» DEINE AUFGABE:
Aktualisiere den Teil der Auflistung, der mit ihrer ersten Zeile beginnt und mit der Zeile mit „Measured length: 25.0 mm“ endet, beide eingeschlossen: Ersetze darin „photograph“ durch „image“ und lass alles andere unverändert. Gib nur diesen Teil ohne die Bilder wieder.

______________________________

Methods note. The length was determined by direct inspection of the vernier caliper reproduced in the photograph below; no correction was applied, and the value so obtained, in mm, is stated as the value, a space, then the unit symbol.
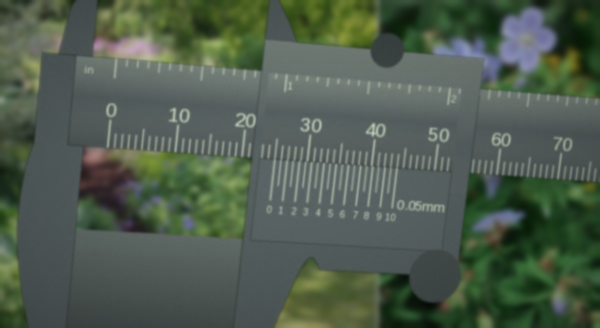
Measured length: 25.0 mm
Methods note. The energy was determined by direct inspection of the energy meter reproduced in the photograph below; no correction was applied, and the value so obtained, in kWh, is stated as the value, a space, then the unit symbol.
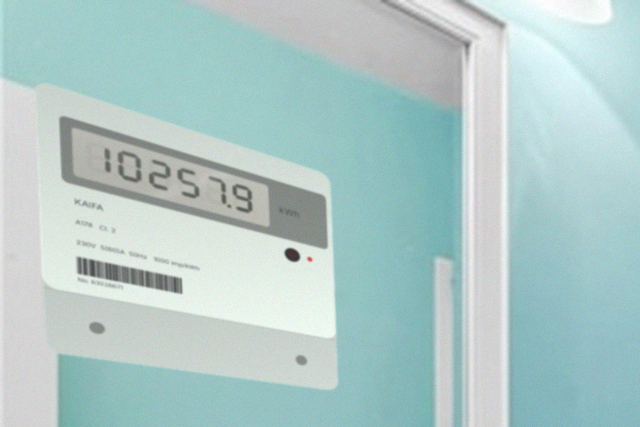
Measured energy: 10257.9 kWh
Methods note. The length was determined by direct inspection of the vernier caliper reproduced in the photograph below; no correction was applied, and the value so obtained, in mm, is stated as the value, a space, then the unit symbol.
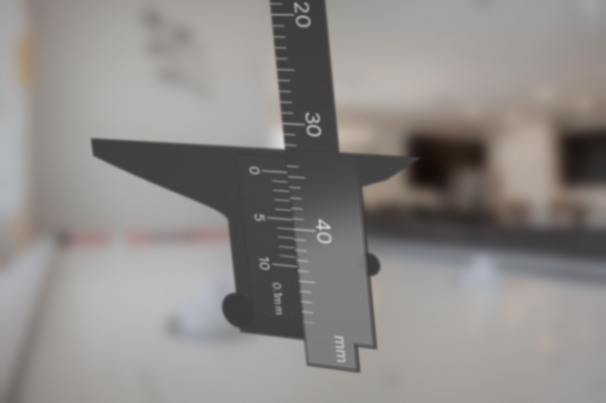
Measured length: 34.6 mm
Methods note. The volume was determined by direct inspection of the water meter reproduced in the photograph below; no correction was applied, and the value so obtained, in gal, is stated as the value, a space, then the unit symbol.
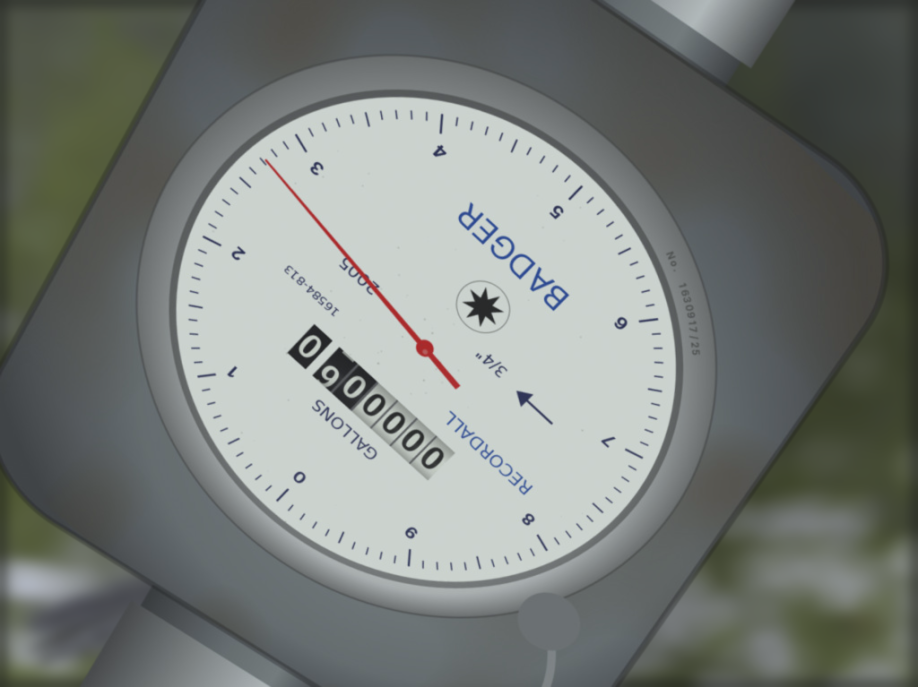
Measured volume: 62.7 gal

______________________________

» ERGEBNIS DER ÜBUNG:
Methods note. The length was determined by direct inspection of the vernier caliper reproduced in the image below; no correction was applied, and the value so obtained, in mm, is stated as the value, a space, then the unit symbol.
Measured length: 25.0 mm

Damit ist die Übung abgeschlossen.